Once again, the three-week offseason (number may be inaccurate) has concluded and the highly-anticipated NBA regular season is upon us. The Association has reached a level of popularity that hasn’t been seen in recent years, and it’s legitimately exciting. However, with every new year comes the inevitable hype machine. A chugging steam engine of continuous noise, filling the sports world with endless takes on who’s going to be great, who will disappoint, who will hide a cache of guns around the locker room, and which fledgling oaf will refuse to adopt the granny-shot free throw. There’s even hype for those not worthy of hype. I know. Hard to believe, right?
Here are a few guys that will certainly NOT live up to the preseason expectations, no matter how loudly you scream otherwise.
Andrew Wiggins, Minnesota Timberwolves
With all the T-Wolves scuttle revolving around the malcontent Jimmy Butler, more attuned NBA eyes are focused on Wiggins, waiting to see all that promise finally fulfilled. Keep waiting. Through four seasons, Wiggins has never taken that next step, leaving many Wolves fans to appropriately give up hope and enjoy the productiveness of a more deserving young hero like Karl Anthony Towns. With a 5-year, $148 million extension taking affect this season, Wiggins’ bank account outweighs his value. Since Butler’s Twin Cities arrival, Wiggins’ usage has dropped faster than a Minnesotan slipping on their icy driveway, and will continue to, limiting scoring chances for the 23-year-old and rendering him average, as usual.

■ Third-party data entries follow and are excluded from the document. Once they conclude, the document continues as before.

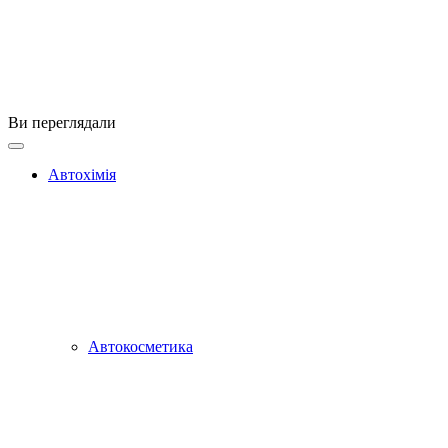
Ви переглядали
Автохімія
Автокосметика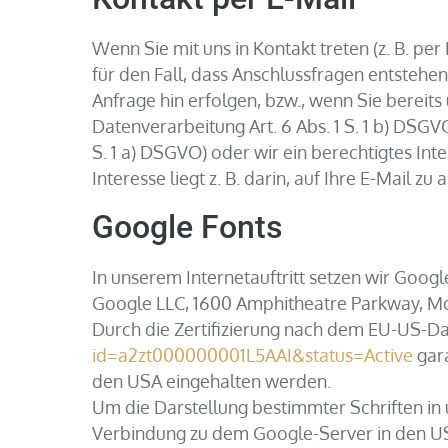
Wenn Sie mit uns in Kontakt treten (z. B. p
für den Fall, dass Anschlussfragen entstehe
Anfrage hin erfolgen, bzw., wenn Sie bereits
Datenverarbeitung Art. 6 Abs. 1 S. 1 b) DSGV
S. 1 a) DSGVO) oder wir ein berechtigtes Inte
Interesse liegt z. B. darin, auf Ihre E-Mail zu
Google Fonts
In unserem Internetauftritt setzen wir Google
Google LLC, 1600 Amphitheatre Parkway, Mo
Durch die Zertifizierung nach dem EU-US-Da
id=a2zt000000001L5AAI&status=Active
gara
den USA eingehalten werden.
Um die Darstellung bestimmter Schriften in u
Verbindung zu dem Google-Server in den U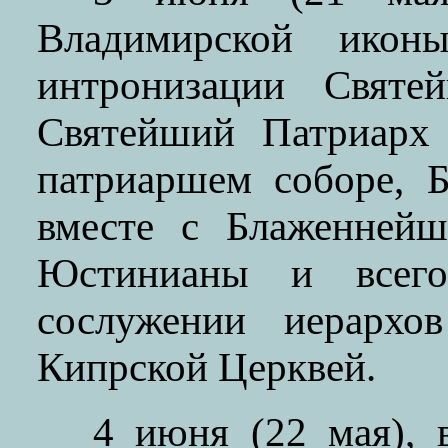
Владимирской икон
интронизации Святе
Святейший Патриарх 
патриаршем соборе, 
вместе с Блаженней
Юстинианы и всег
сослужении иерархо
Кипрской Церквей.
4 июня (22 мая), 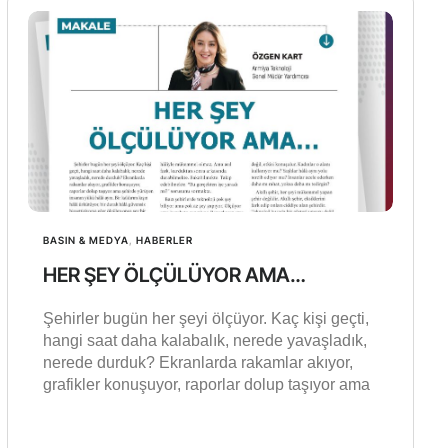
BASIN & MEDYA
,
HABERLER
HER ŞEY ÖLÇÜLÜYOR AMA…
Şehirler bugün her şeyi ölçüyor. Kaç kişi geçti,
hangi saat daha kalabalık, nerede yavaşladık,
nerede durduk? Ekranlarda rakamlar akıyor,
grafikler konuşuyor, raporlar dolup taşıyor ama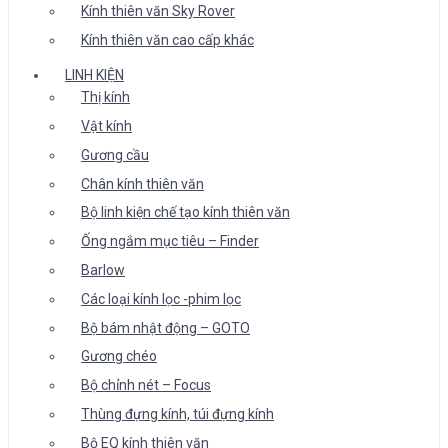
Kính thiên văn Sky Rover
Kính thiên văn cao cấp khác
LINH KIỆN
Thị kính
Vật kính
Gương cầu
Chân kính thiên văn
Bộ linh kiện chế tạo kính thiên văn
Ống ngắm mục tiêu – Finder
Barlow
Các loại kính lọc -phim lọc
Bộ bám nhật động – GOTO
Gương chéo
Bộ chỉnh nét – Focus
Thùng đựng kính, túi đựng kính
Bộ EQ kính thiên văn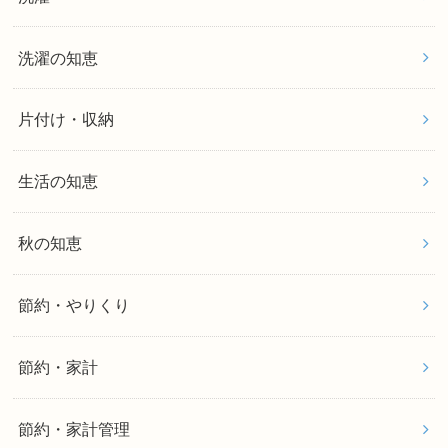
洗濯の知恵
片付け・収納
生活の知恵
秋の知恵
節約・やりくり
節約・家計
節約・家計管理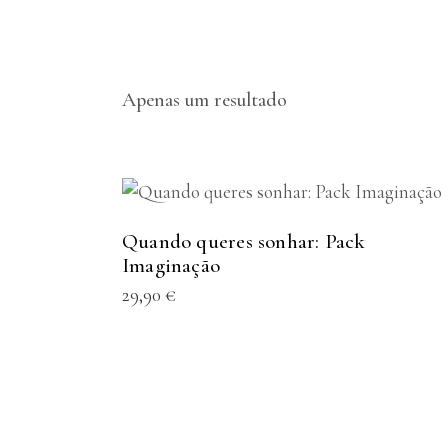
Apenas um resultado
ADICIONAR
Quando queres sonhar: Pack
Imaginação
29,90
€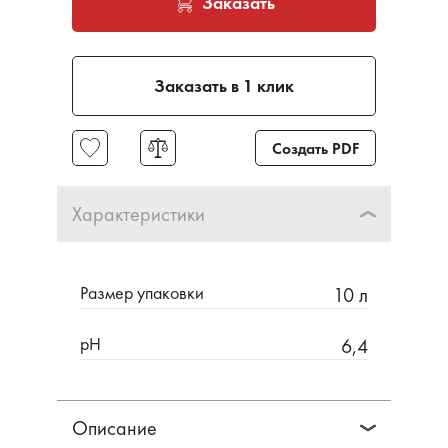
Заказать
Заказать в 1 клик
Создать PDF
Характеристики
Размер упаковки
10 л
pH
6,4
Описание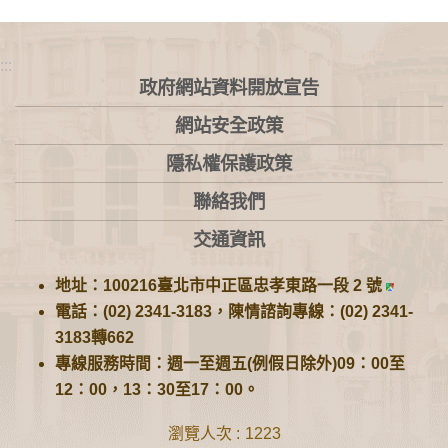
:::
政府網站資料開放宣告
網站安全政策
隱私權保護政策
聯絡我們
交通資訊
地址：100216臺北市中正區忠孝東路一段 2 號
電話：(02) 2341-3183，陳情諮詢專線：(02) 2341-
3183轉662
專線服務時間：週一至週五(例假日除外)09：00至
12：00，13：30至17：00。
瀏覽人次
1223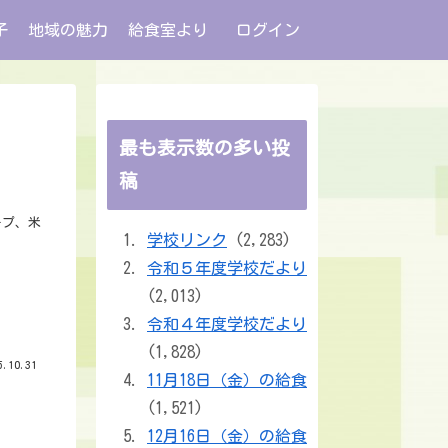
子
地域の魅力
給食室より
ログイン
最も表示数の多い投
稿
ープ、米
学校リンク
(2,283)
令和５年度学校だより
(2,013)
令和４年度学校だより
(1,828)
.10.31
11月18日（金）の給食
(1,521)
12月16日（金）の給食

Tristan Thompson, Cleveland Cavaliers
Sure, this guy’s no superstar, but a lot of so-called experts are predicting a big season for Thompson, who’s averaged just 9 points per game in his NBA career. The Kardashian-friendly Cavalier was never going to be an offensive juggernaut, but if he wants to assume a leadership role on this young Cleveland team, he’ll have to find a way to maximize what scoring game he has. It isn’t enough, though. Thompson’s strong suit is his defense and rebounding, averaging well over 9 boards per game in 4 of his 7 seasons. But, unless he starts hitting the offensive glass with a Khloe-esque appetite, consider those scoring chances to be few and far between, keeping Thompson where he’s used to being, in the cold arms of basketball obscurity.
Blake Griffin, Detroit Pistons
Dear god. Although Griffin has been in a Pistons uniform since February, it still feels weird and a little gross. What’s even weirder is a handful of NBA pundits think he’s poised to have a bounce-back effort in 2018-19. Bounce-back from what, mediocre? With Griffin’s propensity for injury, I’m not sure how you can ever expect the 2011 Sprite Slam Dunk Champion to fully return to form. To top it off, Blake’s said to be adding a more focused 3-point facet to his game, which only adds to the hilarity. Further proof that the Blake Griffin of old is dead and gone. Time to toss up some trash and hope for the best.
Zach Lavine, Chicago Bulls
It’s an offensive league, of course, but there are limits to how terrible your defense should be. Lavine, on a 4-year, $78 million deal with the Bulls, is a decent scorer with tons of athletic ability (his dunking prowess can and will get you pregnant), but when you’re giving up as many points as you’re scoring, how much playing time do you really deserve? In his 5 NBA seasons, Lavine has posted a positive plus-minus number only once. Tack on his recovery from last season’s ACL injury and it’s hard to imagine Lavine breaking through to where the experts say he should be.